Work request
Exact copies of all the entries below are expected in the answer.

Entries shown
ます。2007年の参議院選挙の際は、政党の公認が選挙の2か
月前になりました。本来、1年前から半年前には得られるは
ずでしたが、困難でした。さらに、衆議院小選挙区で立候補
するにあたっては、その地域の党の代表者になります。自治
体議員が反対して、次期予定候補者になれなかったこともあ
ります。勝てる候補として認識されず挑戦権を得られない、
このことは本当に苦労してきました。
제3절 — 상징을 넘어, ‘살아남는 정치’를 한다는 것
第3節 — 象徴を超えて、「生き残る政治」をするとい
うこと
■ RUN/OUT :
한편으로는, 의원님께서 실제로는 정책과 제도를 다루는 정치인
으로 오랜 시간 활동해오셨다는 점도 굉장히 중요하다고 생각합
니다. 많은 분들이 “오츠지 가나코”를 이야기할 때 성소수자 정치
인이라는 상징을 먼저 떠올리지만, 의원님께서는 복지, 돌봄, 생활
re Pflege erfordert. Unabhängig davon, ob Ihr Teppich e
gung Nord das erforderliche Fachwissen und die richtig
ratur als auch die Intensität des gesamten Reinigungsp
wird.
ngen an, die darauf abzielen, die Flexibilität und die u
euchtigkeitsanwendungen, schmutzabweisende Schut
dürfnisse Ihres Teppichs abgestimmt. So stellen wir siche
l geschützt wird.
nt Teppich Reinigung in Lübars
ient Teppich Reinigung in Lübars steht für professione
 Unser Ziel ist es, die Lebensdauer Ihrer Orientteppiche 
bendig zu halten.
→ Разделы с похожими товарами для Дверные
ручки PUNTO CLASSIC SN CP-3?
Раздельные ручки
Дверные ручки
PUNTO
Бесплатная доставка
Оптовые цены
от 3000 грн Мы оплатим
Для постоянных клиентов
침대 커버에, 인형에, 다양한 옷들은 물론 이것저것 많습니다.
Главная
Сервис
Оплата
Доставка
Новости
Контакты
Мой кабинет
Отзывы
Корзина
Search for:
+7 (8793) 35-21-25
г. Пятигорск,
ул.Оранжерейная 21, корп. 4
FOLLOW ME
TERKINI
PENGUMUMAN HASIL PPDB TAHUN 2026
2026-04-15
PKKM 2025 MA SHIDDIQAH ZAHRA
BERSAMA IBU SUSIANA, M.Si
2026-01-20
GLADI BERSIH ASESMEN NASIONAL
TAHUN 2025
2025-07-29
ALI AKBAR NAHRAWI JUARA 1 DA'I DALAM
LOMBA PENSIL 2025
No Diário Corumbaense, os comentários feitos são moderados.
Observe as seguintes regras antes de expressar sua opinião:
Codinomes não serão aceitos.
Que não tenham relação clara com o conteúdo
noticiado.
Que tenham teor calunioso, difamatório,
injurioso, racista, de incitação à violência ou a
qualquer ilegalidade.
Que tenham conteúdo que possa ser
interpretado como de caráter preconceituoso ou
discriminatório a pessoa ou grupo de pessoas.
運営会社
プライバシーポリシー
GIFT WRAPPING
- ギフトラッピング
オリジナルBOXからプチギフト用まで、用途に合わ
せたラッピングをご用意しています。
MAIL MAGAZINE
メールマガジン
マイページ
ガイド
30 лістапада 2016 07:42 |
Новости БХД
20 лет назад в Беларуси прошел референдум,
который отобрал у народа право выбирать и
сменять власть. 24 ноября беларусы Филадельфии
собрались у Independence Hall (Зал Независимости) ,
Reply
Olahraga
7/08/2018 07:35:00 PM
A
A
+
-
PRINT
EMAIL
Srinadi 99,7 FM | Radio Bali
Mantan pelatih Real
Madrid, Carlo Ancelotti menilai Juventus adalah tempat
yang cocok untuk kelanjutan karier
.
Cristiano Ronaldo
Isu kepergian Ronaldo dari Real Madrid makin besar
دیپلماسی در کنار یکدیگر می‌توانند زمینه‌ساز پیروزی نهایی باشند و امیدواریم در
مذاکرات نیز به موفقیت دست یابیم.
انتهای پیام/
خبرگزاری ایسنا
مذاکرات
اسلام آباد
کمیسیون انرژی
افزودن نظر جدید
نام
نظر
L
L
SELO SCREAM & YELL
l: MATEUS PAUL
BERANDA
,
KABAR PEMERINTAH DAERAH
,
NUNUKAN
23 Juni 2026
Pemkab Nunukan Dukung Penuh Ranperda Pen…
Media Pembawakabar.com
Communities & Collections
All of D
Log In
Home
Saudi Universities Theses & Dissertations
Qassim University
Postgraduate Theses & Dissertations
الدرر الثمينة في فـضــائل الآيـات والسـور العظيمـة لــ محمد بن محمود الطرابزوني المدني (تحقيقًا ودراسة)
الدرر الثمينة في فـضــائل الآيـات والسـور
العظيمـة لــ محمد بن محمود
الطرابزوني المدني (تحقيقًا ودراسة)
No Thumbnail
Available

Written reply
ます。2007年の参議院選挙の際は、政党の公認が選挙の2か
月前になりました。本来、1年前から半年前には得られるは
ずでしたが、困難でした。さらに、衆議院小選挙区で立候補
するにあたっては、その地域の党の代表者になります。自治
体議員が反対して、次期予定候補者になれなかったこともあ
ります。勝てる候補として認識されず挑戦権を得られない、
このことは本当に苦労してきました。
제3절 — 상징을 넘어, ‘살아남는 정치’를 한다는 것
第3節 — 象徴を超えて、「生き残る政治」をするとい
うこと
■ RUN/OUT :
한편으로는, 의원님께서 실제로는 정책과 제도를 다루는 정치인
으로 오랜 시간 활동해오셨다는 점도 굉장히 중요하다고 생각합
니다. 많은 분들이 “오츠지 가나코”를 이야기할 때 성소수자 정치
인이라는 상징을 먼저 떠올리지만, 의원님께서는 복지, 돌봄, 생활
re Pflege erfordert. Unabhängig davon, ob Ihr Teppich e
gung Nord das erforderliche Fachwissen und die richtig
ratur als auch die Intensität des gesamten Reinigungsp
wird.
ngen an, die darauf abzielen, die Flexibilität und die u
euchtigkeitsanwendungen, schmutzabweisende Schut
dürfnisse Ihres Teppichs abgestimmt. So stellen wir siche
l geschützt wird.
nt Teppich Reinigung in Lübars
ient Teppich Reinigung in Lübars steht für professione
 Unser Ziel ist es, die Lebensdauer Ihrer Orientteppiche 
bendig zu halten.
→ Разделы с похожими товарами для Дверные
ручки PUNTO CLASSIC SN CP-3?
Раздельные ручки
Дверные ручки
PUNTO
Бесплатная доставка
Оптовые цены
от 3000 грн Мы оплатим
Для постоянных клиентов
침대 커버에, 인형에, 다양한 옷들은 물론 이것저것 많습니다.
Главная
Сервис
Оплата
Доставка
Новости
Контакты
Мой кабинет
Отзывы
Корзина
Search for:
+7 (8793) 35-21-25
г. Пятигорск,
ул.Оранжерейная 21, корп. 4
FOLLOW ME
TERKINI
PENGUMUMAN HASIL PPDB TAHUN 2026
2026-04-15
PKKM 2025 MA SHIDDIQAH ZAHRA
BERSAMA IBU SUSIANA, M.Si
2026-01-20
GLADI BERSIH ASESMEN NASIONAL
TAHUN 2025
2025-07-29
ALI AKBAR NAHRAWI JUARA 1 DA'I DALAM
LOMBA PENSIL 2025
No Diário Corumbaense, os comentários feitos são moderados.
Observe as seguintes regras antes de expressar sua opinião:
Codinomes não serão aceitos.
Que não tenham relação clara com o conteúdo
noticiado.
Que tenham teor calunioso, difamatório,
injurioso, racista, de incitação à violência ou a
qualquer ilegalidade.
Que tenham conteúdo que possa ser
interpretado como de caráter preconceituoso ou
discriminatório a pessoa ou grupo de pessoas.
運営会社
プライバシーポリシー
GIFT WRAPPING
- ギフトラッピング
オリジナルBOXからプチギフト用まで、用途に合わ
せたラッピングをご用意しています。
MAIL MAGAZINE
メールマガジン
マイページ
ガイド
30 лістапада 2016 07:42 |
Новости БХД
20 лет назад в Беларуси прошел референдум,
который отобрал у народа право выбирать и
сменять власть. 24 ноября беларусы Филадельфии
собрались у Independence Hall (Зал Независимости) ,
Reply
Olahraga
7/08/2018 07:35:00 PM
A
A
+
-
PRINT
EMAIL
Srinadi 99,7 FM | Radio Bali
Mantan pelatih Real
Madrid, Carlo Ancelotti menilai Juventus adalah tempat
yang cocok untuk kelanjutan karier
.
Cristiano Ronaldo
Isu kepergian Ronaldo dari Real Madrid makin besar
دیپلماسی در کنار یکدیگر می‌توانند زمینه‌ساز پیروزی نهایی باشند و امیدواریم در
مذاکرات نیز به موفقیت دست یابیم.
انتهای پیام/
خبرگزاری ایسنا
مذاکرات
اسلام آباد
کمیسیون انرژی
افزودن نظر جدید
نام
نظر
L
L
SELO SCREAM & YELL
l: MATEUS PAUL
BERANDA
,
KABAR PEMERINTAH DAERAH
,
NUNUKAN
23 Juni 2026
Pemkab Nunukan Dukung Penuh Ranperda Pen…
Media Pembawakabar.com
Communities & Collections
All of D
Log In
Home
Saudi Universities Theses & Dissertations
Qassim University
Postgraduate Theses & Dissertations
الدرر الثمينة في فـضــائل الآيـات والسـور العظيمـة لــ محمد بن محمود الطرابزوني المدني (تحقيقًا ودراسة)
الدرر الثمينة في فـضــائل الآيـات والسـور
العظيمـة لــ محمد بن محمود
الطرابزوني المدني (تحقيقًا ودراسة)
No Thumbnail
Available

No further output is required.